Content-Transfer-Encoding: 7bit

On 06/06/13 13:57, Bob Peterson wrote:
> Hi,
>
> | +			/* Squeeze the last 1 or 2 rgs into the remaining space */
> | +			if ((nextaddr < sdp->device.length) && (sdp->device.length - nextaddr >=
> | minrgsz)) {
> | +				rglen = sdp->device.length - nextaddr;
> | +			} else {
> | +				if (sdp->device.length - rgaddr <= maxrgsz)
> | +					rgt->length = sdp->device.length - rgaddr;
> | +				else
> | +					rgt->length = maxrgsz;
> | +				/* This is the last rg */
> | +				nextaddr = 0;
>
> In GFS1, we allowed mix-and-match resource group sizes, but we originally
> designed mkfs.gfs2 to ensure that all rgrps were the same uniform size.

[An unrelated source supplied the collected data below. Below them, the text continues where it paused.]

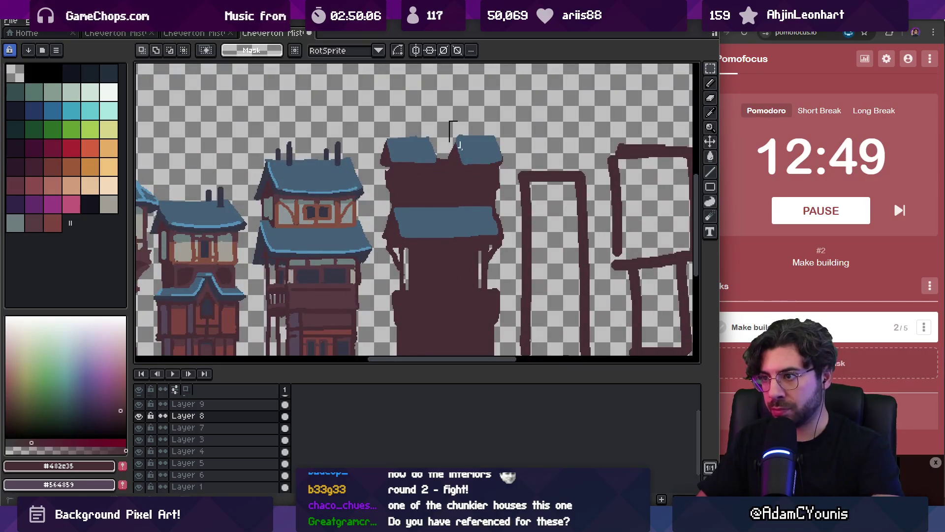
drag(459, 145, 501, 180)
mouse_move(368, 131)
mouse_down()
mouse_move(440, 174)
mouse_move(422, 186)
mouse_up()
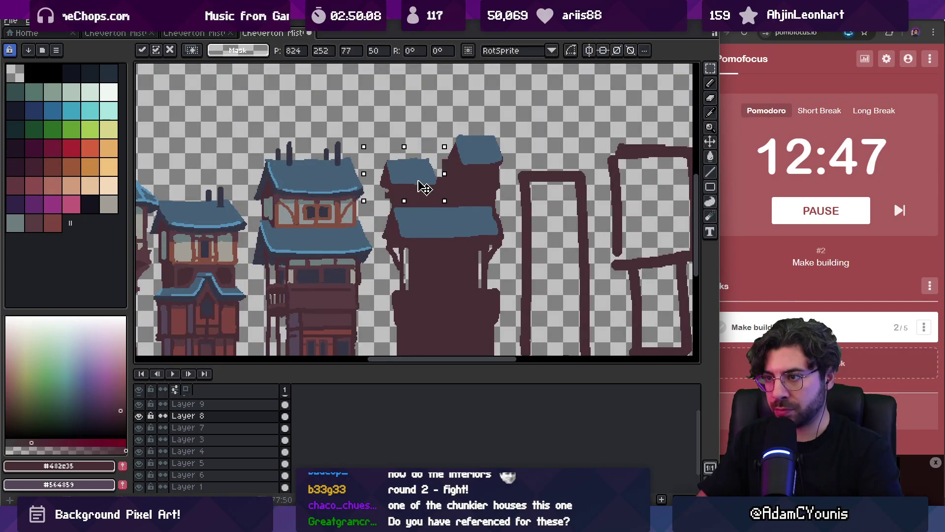
key(Return)
key(v)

This
> usually means some space is wasted at the end of the last resource group.
>
> We did this primarily so that fsck.gfs2 could more easily detect and repair
> damaged resource groups and rindex values. At the time it was designed, I got
> the buy-in of a bunch of developers and we all agreed to it. Since that time,
> I've had to change fsck.gfs2 to take more drastic measures to repair damaged
> resource groups, due to the fact that gfs2_convert can convert a GFS1 file
> system to GFS2, and thus, we can still end up with non-uniform resource groups.
> Many customers were adding storage and doing multiple gfs_grow ops,
> which resulted in metadata sets where the rgrps and rindex were complete chaos.
>
> Still, my assumption has always been: If the file system was made by
> mkfs.gfs2, all resource groups (but the first one) are identical in size.
>
> I think gfs2_grow takes some steps to ensure that new rgrps are also created
> using the same size as the current resource groups. If we don't enforce
> that rule, the rindex could once again become chaos, which means our chances
> of rgrp and rindex repair get worse.
>
> Do we still want to enforce this rule?

Good question. I had assumed that we don't have a rule like that as the 
rindex specifies the rg sizes. My next planned mkfs change is to allow 
the journal creation code to ask for a resource group large enough to 
contain all of a journal's data blocks so that they're always a single 
extent. Returning to enforcing the rule would have implications for that 
plan, too.

Andy

> With the improved rgrp repair algorithms in fsck.gfs2, it may not be
> necessary anymore. I'm not trying to be dogmatic; I'm looking for opinions here.
>
> Regards,
>
> Bob Peterson
> Red Hat File Systems
>